Lo ocurrido hace diez días en el Tren del Istmo no fue un «accidente lamentable», como intenta vender la narrativa oficial; fue la crónica de una tragedia anunciada, cimentada en la corrupción, el nepotismo y la incompetencia criminal. Trece muertos es el saldo de un modelo de negocios donde el gobierno federal, la Marina y los hijos del expresidente decidieron que la seguridad de los mexicanos valía menos que sus contratos.
La figura de Gonzalo «Bobby» López Beltrán emerge en este escenario con un cinismo que hiela la sangre. Su frase de cabecera, «yo solo estoy en los negocios», no es una excusa, es una confesión de parte. Al intentar lavarse las manos tras el descarrilamiento, el hijo del expresidente confirma lo que ha sido un secreto a voces: el gobierno se convirtió en una gerencia familiar. Pretender ahora que su rol de «supervisor» era meramente decorativo es un insulto a la inteligencia; si él supervisaba y el tren colapsó por materiales de basura, su negligencia es tan letal como la corrupción que denuncia.
Pero «Bobby» no actuó solo. Su defensa, que consiste en aventar a la Marina debajo del tren —literal y figuradamente—, destapa la cloaca en la que se ha convertido la Secretaría de Marina. Bajo el mando del almirante Rafael Ojeda Durán, la institución dejó de ser garante de la seguridad nacional para convertirse en una constructora opaca y voraz.

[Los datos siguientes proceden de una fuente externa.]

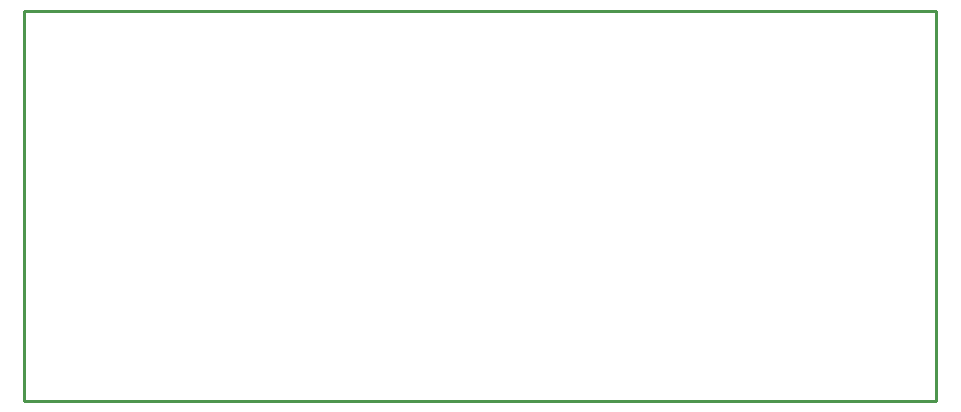
<source format=gko>
G04 ---------------------------- Layer name :KeepOutLayer*
G04 EasyEDA v5.5.15, Sun, 01 Jul 2018 10:37:49 GMT*
G04 c73fb6d924554c21b160e83e72d7d2f4*
G04 Gerber Generator version 0.2*
G04 Scale: 100 percent, Rotated: No, Reflected: No *
G04 Dimensions in millimeters *
G04 leading zeros omitted , absolute positions ,3 integer and 3 decimal *
%FSLAX33Y33*%
%MOMM*%
G90*
G71D02*

%ADD10C,0.254000*%
G54D10*
G01X12446Y33020D02*
G01X77216Y33020D01*
G01X77216Y0D01*
G01X0Y0D01*
G01X0Y33020D01*
G01X12446Y33020D01*

%LPD*%
M00*
M02*

</source>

La acusación que sale del entorno de López Beltrán es gravísima y pinta de cuerpo entero a la administración militar: alegan que los almirantes se robaron el balastro de calidad para revenderlo y rellenaron las vías con material inservible. Si esto es cierto, la Marina no solo es incompetente, es una mafia uniformada que lucra con la infraestructura pública. El «honor» y la «lealtad» quedaron enterrados bajo toneladas de piedras baratas y contratos sin licitar.
Y por encima de este pleito de mafiosos, está el Gobierno Federal. La administración actual y la pasada son las arquitectas de esta impunidad. Blindaron estas obras bajo el pretexto de «Seguridad Nacional» no para proteger al país, sino para protegerse a ellos mismos de las auditorías. La opacidad en la compra de balastro —ya sea a los amigos de «Bobby» o al régimen cubano— fue una decisión política deliberada desde Palacio Nacional.
Hoy, mientras las familias lloran a sus muertos, presenciamos un espectáculo grotesco: el hijo del poder culpa a los militares, y los militares se esconden tras sus medallas y el silencio institucional. Nadie asume la responsabilidad porque en el fondo, todos son socios. El descarrilamiento del Tren del Istmo no es un hecho aislado; es el retrato de un régimen que prometió transformación y entregó un sistema donde la corrupción de la familia presidencial y la voracidad de la cúpula militar viajan en primera clase, mientras el pueblo pone los muertos.